Effect of Ca2+ channel blockers on passive calcium influx into resealed human red blood cell ghosts.

Abstract

Red blood cells exhibit a slow but measurable inward leak of calcium (approx. 50 μmoles per hour per litre cells), which is easily compensated by an active Ca2+ efflux fueled by a powerful plasma membrane calcium pump (Lew et al., 1982). While there is considerable information on the calcium pump mechanism at the molecular level, mostly derived from the study of the coupled Ca2+ -ATPase activity in the isolated plasma membrane (see Schatzmann, 1982), the nature of the passive Ca2+ influx mechanism, is not well understood. It is generally agreed that passive Ca2+ uptake into intact human erythrocytes occurs by a carrier-mediated passive diffusion mechanism (Ferreira and Lew, 1977; Varecka and Carafoli, 1982; Gardos et al., 1980).

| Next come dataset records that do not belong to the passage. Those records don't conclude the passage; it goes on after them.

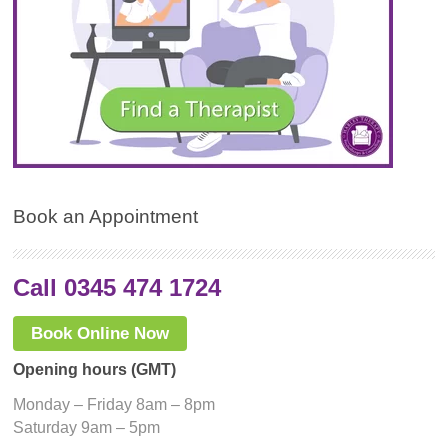
Book an Appointment
Call 0345 474 1724
Book Online Now
Opening hours (GMT)
Monday – Friday 8am – 8pm
Saturday 9am – 5pm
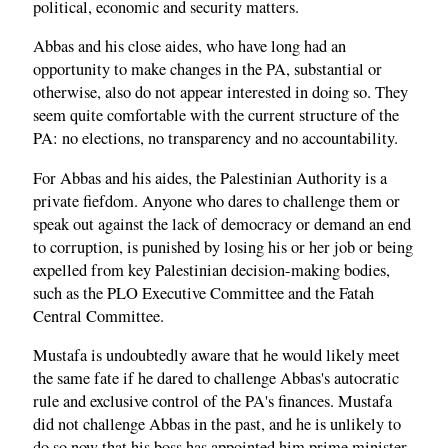
political, economic and security matters.
Abbas and his close aides, who have long had an
opportunity to make changes in the PA, substantial or
otherwise, also do not appear interested in doing so. They
seem quite comfortable with the current structure of the
PA: no elections, no transparency and no accountability.
For Abbas and his aides, the Palestinian Authority is a
private fiefdom. Anyone who dares to challenge them or
speak out against the lack of democracy or demand an end
to corruption, is punished by losing his or her job or being
expelled from key Palestinian decision-making bodies,
such as the PLO Executive Committee and the Fatah
Central Committee.
Mustafa is undoubtedly aware that he would likely meet
the same fate if he dared to challenge Abbas's autocratic
rule and exclusive control of the PA's finances. Mustafa
did not challenge Abbas in the past, and he is unlikely to
do so now that his boss has appointed him prime minister.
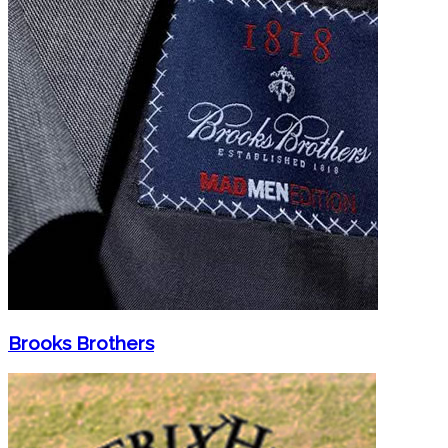
Brooks Brothers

The influx may occur through a protein channel, as it is inhibited by various sulphydryl agents and divalent cations (Varecka et al., 1986) and other Ca channel blockers (Locher et al., 1984). The Ca2+ influx mechanism appears to proceed by the discharge of the transmembrane K+ gradient (Varecka and Carafoli, 1982), but it does not appear to be entirely the result of hyperpolarization induced by activation of the Ca2+ -activated K+ channel (Varecka et al., 1986). By contrast to the low passive Ca2+ permeability of intact erythrocytes, resealed erythrocyte “ghosts” produced by hypotonic lysis of red cells show a considerably enhanced calcium permeability (Lew and Ferreira, 1977; Porzig, 1972). Because of the high haemoglobin content of red cells, photochromic calcium dyes cannot be readily used to study Ca2+ uptake in intact cells, but such methods have been used to study passive Ca2+ uptake into resealed white erythrocyte ghosts (Yingst and Hoffman, 1978). In the present study we have examined the effects of Ca2+ channel blockers and K on the passive uptake of Ca2+ into resealed ghosts and compared the properties of the Ca influx mechanism to those in intact cells.